My game uses wait() quite alot. For some reason it gets as long as 3 seconds at minimum while it’s intended to have a 0.03 second minimum. From my testing it seems to have some correlation to script activity, but lowering the intensity of the scripts seems to have no affect at all.
Is wait() time increased by thread count?
I’m beginning to think that it might be caused by having many threads active at once using the spawn() function, because the script that’s causing all of this is for npc AI. The wait() time increases right along with the number of npcs, but not with their intelligence or loop speed.
If this is true, what are some alternatives I could use instead of spawn to achieve the same effect without having hundreds of threads? Maybe I could use a separate script for each npc?

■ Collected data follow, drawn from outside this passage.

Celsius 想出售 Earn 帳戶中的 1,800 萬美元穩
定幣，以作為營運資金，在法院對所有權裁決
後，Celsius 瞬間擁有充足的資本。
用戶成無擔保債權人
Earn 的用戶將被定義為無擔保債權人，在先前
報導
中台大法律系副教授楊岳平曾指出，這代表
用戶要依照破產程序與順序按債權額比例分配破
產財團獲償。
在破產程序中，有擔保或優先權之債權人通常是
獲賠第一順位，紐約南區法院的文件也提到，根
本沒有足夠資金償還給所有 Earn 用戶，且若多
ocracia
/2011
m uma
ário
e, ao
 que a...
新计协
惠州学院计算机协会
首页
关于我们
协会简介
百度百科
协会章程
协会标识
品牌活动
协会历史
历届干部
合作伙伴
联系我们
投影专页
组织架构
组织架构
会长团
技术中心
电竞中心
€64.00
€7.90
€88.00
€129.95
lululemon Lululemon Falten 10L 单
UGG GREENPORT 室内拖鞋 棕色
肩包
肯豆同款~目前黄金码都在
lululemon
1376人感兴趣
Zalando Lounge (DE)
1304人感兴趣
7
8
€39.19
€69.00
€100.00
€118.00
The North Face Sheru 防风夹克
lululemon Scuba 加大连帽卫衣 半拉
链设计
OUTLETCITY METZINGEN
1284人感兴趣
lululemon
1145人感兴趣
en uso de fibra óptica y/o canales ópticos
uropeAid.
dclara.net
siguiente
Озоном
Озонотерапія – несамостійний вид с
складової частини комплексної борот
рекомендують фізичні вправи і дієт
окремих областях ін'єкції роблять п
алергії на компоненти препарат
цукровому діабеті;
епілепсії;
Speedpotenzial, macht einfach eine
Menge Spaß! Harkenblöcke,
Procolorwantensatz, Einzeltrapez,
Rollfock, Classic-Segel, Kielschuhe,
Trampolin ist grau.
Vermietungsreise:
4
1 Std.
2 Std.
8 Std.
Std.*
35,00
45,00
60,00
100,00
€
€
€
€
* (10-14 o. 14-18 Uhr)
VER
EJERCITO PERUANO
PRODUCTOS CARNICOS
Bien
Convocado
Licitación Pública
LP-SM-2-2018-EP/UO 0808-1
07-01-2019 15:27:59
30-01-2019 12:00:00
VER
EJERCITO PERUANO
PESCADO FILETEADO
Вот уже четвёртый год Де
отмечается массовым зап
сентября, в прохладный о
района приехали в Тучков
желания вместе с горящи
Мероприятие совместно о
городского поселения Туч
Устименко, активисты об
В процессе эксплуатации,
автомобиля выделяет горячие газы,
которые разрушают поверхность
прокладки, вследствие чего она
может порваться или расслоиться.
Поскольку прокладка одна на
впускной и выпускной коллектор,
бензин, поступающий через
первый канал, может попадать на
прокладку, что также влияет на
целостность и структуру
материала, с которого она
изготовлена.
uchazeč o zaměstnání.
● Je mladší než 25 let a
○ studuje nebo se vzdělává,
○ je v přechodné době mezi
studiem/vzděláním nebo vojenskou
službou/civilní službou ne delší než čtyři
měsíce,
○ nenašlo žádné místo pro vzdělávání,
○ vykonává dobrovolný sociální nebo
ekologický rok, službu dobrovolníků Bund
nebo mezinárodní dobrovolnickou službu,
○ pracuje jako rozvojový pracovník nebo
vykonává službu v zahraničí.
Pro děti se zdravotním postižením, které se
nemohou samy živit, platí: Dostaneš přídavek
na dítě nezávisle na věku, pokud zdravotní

This could be a big breakthrough for my game, because I’ve been struggling with bloated wait() times for quite a while now.
Yes creating new threads will slow down yield times, you can sorta bandage it by using task.wait and task.defer in replacement of wait() and spawn() however that won’t fix the core issue, to fix the core issue you need to have a manager loop that ran on 1 thread and performing task for each thing you need
Example say you want to check if a AI has a enemy nearby instead of having 1 script per AI for detection you can simply do
while true do
for _,Ai in ipairs(workspace.AiFolder:GetChildren()) do
-- Check distance and assign enemy to each Ai here
end
task.wait()
end
The computation will make the loop slower so if it takes 3 seconds to finish the computation for the first Ai then the 2nd ai won’t be running code until those 3 seconds are up, however its also important to note that making new threads doesn’t actually run code faster, since lua runs threads 1 at a time and not in a multi threaded situtation, so either way if you have a large amount of computation then its going to slow down regardless, its just that performing the same actions in several threads are always less efficient then doing it in a loop
Optimally you would want to use RunService for all of your updates. Overall using wait() isnt optimal and your much better off just using an events :Wait() function if your using it to wait for something to be ready. In my current game I dont use any waits since everything thats needs to wait has an event( which isnt that many)
another thing you can do is basically make a cooldown in a loop that will check every frame the time between the current and last time a piece of code was ran
I’m actually quite surprised by how well this worked, the wait() times have gone straight back to normal. The npc script is just as slow, but the removal of the hundreds of threads has isolated the slowness to the script alone.
So now all I need to do is find a way to speed up the AI.